Look at the original fractions:
- $\frac{4}{3}$ → yes (9)
- $\frac{6}{5}$ → yes (11)
- $\frac{5}{4}$ → yes (15)
- $\frac{8}{3}$ → yes (20)
- $\frac{5}{2}$ → yes (22)
Also, check if any answers are improper?
But the question is asking about the given fractions, not the answers.
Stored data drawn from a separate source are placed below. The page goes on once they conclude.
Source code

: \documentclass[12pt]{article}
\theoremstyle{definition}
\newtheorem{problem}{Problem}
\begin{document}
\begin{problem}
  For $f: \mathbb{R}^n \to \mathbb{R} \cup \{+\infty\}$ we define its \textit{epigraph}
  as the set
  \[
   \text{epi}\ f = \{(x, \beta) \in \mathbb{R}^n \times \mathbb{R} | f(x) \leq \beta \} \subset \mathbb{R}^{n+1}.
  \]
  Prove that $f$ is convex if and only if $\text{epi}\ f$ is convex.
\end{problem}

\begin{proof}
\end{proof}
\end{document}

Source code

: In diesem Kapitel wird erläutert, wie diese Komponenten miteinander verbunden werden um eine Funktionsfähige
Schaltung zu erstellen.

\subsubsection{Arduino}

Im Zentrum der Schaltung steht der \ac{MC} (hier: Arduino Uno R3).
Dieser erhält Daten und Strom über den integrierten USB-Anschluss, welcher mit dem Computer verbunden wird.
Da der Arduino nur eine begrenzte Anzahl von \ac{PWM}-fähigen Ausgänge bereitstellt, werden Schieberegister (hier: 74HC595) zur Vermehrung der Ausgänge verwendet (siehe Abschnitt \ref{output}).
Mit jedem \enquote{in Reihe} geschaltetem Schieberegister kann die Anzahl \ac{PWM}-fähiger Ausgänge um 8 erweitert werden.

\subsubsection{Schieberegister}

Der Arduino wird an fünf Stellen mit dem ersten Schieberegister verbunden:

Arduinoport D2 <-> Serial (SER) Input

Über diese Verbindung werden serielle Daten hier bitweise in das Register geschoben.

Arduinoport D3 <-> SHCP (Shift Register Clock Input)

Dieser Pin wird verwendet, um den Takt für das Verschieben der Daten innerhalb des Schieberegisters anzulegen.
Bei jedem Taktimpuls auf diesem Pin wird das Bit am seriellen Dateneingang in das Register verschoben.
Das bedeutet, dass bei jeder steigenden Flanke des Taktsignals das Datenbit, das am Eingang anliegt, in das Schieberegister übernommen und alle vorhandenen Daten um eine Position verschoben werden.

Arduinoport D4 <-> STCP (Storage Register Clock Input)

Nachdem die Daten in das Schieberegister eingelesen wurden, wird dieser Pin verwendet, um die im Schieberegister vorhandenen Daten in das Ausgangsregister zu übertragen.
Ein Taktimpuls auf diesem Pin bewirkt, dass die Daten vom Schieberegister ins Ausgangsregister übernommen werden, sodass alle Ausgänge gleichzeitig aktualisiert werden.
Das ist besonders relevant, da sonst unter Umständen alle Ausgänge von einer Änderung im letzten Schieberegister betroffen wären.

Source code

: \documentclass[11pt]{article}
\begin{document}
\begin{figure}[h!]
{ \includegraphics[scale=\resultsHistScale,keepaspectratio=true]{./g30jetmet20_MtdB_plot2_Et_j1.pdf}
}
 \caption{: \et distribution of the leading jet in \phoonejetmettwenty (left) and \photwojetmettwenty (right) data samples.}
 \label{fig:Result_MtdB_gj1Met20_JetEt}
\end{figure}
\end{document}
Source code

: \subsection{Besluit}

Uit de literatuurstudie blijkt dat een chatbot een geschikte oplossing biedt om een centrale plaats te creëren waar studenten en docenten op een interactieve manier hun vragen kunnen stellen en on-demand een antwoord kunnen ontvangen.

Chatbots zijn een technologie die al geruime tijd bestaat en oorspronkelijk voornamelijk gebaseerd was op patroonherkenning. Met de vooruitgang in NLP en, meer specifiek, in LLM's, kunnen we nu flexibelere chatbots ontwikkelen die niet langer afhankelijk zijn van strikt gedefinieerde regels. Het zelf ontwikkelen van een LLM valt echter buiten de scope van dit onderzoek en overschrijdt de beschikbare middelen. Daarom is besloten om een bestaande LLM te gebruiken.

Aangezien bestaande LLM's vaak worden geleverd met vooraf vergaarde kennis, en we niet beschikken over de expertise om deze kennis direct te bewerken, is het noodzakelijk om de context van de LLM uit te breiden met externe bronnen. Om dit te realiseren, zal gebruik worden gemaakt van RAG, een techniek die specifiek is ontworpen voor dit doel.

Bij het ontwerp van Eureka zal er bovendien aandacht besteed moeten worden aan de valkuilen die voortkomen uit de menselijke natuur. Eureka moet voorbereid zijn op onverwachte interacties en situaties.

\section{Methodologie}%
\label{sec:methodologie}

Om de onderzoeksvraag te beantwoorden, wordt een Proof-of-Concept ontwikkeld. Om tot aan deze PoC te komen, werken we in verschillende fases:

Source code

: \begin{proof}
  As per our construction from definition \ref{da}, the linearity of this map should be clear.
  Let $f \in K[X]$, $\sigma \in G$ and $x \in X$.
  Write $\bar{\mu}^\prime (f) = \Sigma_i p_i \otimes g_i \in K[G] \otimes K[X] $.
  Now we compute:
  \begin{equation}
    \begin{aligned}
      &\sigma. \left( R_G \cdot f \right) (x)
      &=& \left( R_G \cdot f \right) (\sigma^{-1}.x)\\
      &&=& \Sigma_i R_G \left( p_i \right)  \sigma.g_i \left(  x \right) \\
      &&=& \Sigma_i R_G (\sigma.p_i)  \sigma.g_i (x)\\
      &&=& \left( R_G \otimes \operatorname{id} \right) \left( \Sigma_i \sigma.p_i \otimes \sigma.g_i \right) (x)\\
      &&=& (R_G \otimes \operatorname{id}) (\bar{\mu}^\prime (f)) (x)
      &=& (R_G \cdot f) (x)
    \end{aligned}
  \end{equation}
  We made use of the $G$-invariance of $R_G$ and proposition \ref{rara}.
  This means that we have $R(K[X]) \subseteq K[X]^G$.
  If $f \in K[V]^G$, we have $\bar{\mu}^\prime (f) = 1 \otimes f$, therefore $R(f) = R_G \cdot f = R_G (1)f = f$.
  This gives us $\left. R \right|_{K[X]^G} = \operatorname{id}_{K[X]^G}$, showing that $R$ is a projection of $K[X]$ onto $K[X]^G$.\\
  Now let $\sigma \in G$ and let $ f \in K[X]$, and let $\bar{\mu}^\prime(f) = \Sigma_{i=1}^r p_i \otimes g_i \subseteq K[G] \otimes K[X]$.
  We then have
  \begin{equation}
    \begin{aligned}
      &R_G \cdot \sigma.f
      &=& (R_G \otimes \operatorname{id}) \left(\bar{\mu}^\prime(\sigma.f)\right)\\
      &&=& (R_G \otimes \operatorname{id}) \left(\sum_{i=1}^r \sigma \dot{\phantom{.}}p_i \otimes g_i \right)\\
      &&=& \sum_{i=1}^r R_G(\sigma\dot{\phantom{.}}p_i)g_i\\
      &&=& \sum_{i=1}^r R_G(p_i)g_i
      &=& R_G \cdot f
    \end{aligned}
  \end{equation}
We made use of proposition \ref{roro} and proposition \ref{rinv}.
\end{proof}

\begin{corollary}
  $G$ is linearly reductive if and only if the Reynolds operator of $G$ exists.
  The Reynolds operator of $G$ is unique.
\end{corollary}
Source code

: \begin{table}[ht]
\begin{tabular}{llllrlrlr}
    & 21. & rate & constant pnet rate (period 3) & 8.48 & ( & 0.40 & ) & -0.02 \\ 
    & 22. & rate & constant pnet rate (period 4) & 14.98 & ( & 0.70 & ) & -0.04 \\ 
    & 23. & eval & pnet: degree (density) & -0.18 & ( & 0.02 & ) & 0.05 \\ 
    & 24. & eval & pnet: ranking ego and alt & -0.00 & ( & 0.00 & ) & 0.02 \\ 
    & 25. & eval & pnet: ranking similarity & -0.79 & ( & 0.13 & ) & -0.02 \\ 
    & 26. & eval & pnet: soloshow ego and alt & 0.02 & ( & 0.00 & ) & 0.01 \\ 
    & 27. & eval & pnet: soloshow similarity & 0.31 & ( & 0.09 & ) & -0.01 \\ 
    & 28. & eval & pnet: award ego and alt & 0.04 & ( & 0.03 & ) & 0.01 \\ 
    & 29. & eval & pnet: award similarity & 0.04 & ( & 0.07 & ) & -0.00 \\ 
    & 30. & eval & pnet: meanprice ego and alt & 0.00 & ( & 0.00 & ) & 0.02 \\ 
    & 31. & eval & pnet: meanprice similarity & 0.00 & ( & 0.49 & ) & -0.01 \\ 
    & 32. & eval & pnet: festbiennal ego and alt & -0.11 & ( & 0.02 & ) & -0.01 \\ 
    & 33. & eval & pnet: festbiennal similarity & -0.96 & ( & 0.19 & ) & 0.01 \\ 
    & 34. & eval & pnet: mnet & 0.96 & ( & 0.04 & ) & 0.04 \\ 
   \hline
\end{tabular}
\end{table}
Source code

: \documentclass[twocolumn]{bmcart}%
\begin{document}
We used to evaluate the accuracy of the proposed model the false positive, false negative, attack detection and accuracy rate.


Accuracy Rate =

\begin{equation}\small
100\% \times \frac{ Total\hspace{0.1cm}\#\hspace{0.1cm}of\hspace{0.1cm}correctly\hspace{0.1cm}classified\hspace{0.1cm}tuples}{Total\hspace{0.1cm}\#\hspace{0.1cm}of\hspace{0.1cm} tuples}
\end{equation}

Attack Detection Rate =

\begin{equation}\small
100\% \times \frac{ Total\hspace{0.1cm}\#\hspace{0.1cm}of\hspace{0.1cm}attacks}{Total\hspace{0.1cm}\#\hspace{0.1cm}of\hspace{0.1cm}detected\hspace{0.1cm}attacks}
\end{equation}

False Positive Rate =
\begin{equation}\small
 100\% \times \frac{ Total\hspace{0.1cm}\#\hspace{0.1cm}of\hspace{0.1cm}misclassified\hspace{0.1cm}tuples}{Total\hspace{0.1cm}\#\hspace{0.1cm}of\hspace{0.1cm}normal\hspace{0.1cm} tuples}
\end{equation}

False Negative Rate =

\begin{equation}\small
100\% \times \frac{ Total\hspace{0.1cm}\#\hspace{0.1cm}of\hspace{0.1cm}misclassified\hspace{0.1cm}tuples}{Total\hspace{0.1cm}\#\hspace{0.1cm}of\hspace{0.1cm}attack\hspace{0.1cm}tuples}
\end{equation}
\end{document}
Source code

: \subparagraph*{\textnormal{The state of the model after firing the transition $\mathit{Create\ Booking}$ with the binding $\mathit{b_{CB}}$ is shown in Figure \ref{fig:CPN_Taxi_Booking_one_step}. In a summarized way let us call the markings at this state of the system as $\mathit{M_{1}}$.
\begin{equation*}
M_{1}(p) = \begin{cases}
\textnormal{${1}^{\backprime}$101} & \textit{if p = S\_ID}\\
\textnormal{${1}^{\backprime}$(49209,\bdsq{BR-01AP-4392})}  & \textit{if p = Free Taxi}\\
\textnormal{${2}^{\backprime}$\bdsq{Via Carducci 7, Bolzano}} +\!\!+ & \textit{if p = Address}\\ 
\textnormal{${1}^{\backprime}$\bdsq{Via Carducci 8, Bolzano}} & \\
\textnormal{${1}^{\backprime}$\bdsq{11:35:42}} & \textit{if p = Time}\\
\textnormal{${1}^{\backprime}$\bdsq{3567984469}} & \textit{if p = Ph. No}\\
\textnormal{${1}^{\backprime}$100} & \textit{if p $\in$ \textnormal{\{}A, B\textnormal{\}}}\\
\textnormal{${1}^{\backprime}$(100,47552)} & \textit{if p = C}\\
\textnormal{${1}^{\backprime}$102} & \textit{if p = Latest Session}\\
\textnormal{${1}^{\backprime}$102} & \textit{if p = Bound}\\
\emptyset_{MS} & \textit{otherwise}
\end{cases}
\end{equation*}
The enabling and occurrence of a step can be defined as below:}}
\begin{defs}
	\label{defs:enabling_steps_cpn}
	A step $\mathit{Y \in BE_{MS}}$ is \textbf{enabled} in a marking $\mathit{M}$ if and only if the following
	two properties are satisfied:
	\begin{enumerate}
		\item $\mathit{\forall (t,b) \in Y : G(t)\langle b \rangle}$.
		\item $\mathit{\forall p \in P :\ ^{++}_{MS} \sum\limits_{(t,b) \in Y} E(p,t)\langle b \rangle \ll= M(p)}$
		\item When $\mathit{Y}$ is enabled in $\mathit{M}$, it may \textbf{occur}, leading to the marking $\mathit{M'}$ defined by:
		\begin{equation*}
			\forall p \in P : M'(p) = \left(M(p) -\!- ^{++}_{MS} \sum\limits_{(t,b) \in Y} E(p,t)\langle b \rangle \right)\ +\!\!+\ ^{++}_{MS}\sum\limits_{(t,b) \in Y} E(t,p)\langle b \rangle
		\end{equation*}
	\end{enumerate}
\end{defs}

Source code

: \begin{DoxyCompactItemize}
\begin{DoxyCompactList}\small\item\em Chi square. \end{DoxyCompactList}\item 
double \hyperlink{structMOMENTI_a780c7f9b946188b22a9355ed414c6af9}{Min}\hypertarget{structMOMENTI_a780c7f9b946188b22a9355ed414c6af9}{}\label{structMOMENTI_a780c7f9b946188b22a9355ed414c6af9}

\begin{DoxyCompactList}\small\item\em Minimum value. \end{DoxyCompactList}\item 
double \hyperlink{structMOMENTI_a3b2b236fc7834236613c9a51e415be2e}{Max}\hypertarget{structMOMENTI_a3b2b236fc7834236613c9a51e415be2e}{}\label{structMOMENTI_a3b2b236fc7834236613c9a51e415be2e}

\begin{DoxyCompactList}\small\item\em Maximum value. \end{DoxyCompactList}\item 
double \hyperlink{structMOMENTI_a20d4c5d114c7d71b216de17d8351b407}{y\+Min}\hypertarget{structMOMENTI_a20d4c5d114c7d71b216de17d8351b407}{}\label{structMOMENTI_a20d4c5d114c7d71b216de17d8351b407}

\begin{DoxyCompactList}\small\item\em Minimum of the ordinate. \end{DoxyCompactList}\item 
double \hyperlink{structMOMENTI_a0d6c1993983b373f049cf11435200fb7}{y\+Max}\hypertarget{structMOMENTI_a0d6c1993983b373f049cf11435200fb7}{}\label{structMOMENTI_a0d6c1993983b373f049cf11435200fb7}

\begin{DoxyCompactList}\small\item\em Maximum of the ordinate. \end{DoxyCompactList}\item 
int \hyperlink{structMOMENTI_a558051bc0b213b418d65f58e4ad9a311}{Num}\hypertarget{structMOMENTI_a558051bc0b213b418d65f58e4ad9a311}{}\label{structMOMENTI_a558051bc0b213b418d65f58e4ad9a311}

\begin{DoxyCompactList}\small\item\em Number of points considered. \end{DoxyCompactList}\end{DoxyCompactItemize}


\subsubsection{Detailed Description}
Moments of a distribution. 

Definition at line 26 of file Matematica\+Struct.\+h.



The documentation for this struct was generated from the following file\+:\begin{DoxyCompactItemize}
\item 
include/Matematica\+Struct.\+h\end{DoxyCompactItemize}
So the original fractions that are improper:
→ #9: $\frac{4}{3}$, #11: $\frac{6}{5}$, #15: $\frac{5}{4}$, #20: $\frac{8}{3}$, #22: $\frac{5}{2}$
✔ These are all improper.
---
✔ Final Answer Summary
#### Part 1: Equivalent Fractions
1) 9
2) 8
3) 16
4) 20
5) 27
6) 6
7) 54
8) 70
9) 24
10) 20
11) 15
12) 42
13) 25
14) 44
15) 28
16) 66
17) 36
18) 60
19) 16
20) 9
21) 18
22) 30
23) 4
24) 9
#### Part 2: Comparisons
25) <
26) >
27) <
28) =
29) >
30) =
31) >
32) <
#### Improper Fractions (from original problems):
- #9: $\frac{4}{3}$
- #11: $\frac{6}{5}$
- #15: $\frac{5}{4}$
- #20: $\frac{8}{3}$
- #22: $\frac{5}{2}$
---
Let me know if you'd like this formatted as a printable answer sheet!
Parent Tip: Review the logic above to help your child master the concept of ninth grade math worksheet.